--- The problem ---
Every record below must be copied exactly, with images dropped.

────

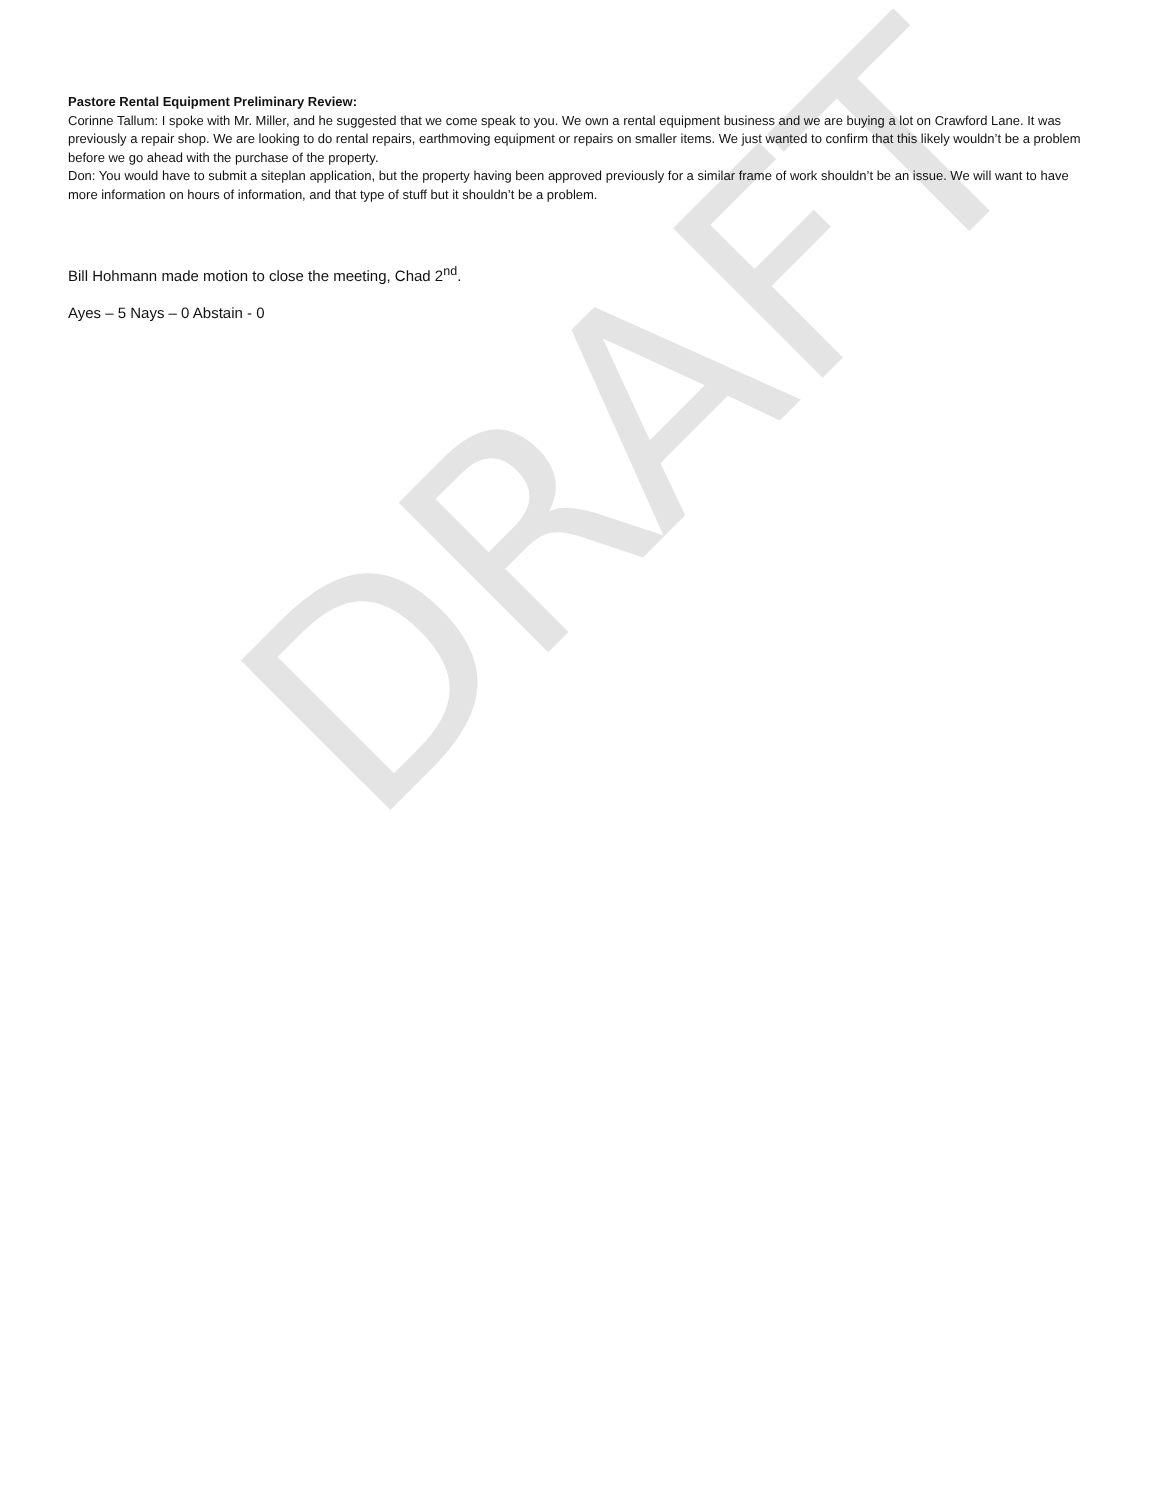Pastore Rental Equipment Preliminary Review:
Corinne Tallum: I spoke with Mr. Miller, and he suggested that we come speak to you. We own a rental equipment business and we are buying a lot on Crawford Lane. It was previously a repair shop. We are looking to do rental repairs, earthmoving equipment or repairs on smaller items. We just wanted to confirm that this likely wouldn’t be a problem before we go ahead with the purchase of the property.
Don: You would have to submit a siteplan application, but the property having been approved previously for a similar frame of work shouldn’t be an issue. We will want to have more information on hours of information, and that type of stuff but it shouldn’t be a problem.
Bill Hohmann made motion to close the meeting, Chad 2<sup>nd</sup>.
Ayes – 5 Nays – 0 Abstain - 0
DRAFT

────

--- Reply ---
Pastore Rental Equipment Preliminary Review:
Corinne Tallum: I spoke with Mr. Miller, and he suggested that we come speak to you. We own a rental equipment business and we are buying a lot on Crawford Lane. It was previously a repair shop. We are looking to do rental repairs, earthmoving equipment or repairs on smaller items. We just wanted to confirm that this likely wouldn’t be a problem before we go ahead with the purchase of the property.
Don: You would have to submit a siteplan application, but the property having been approved previously for a similar frame of work shouldn’t be an issue. We will want to have more information on hours of information, and that type of stuff but it shouldn’t be a problem.
Bill Hohmann made motion to close the meeting, Chad 2<sup>nd</sup>.
Ayes – 5 Nays – 0 Abstain - 0
DRAFT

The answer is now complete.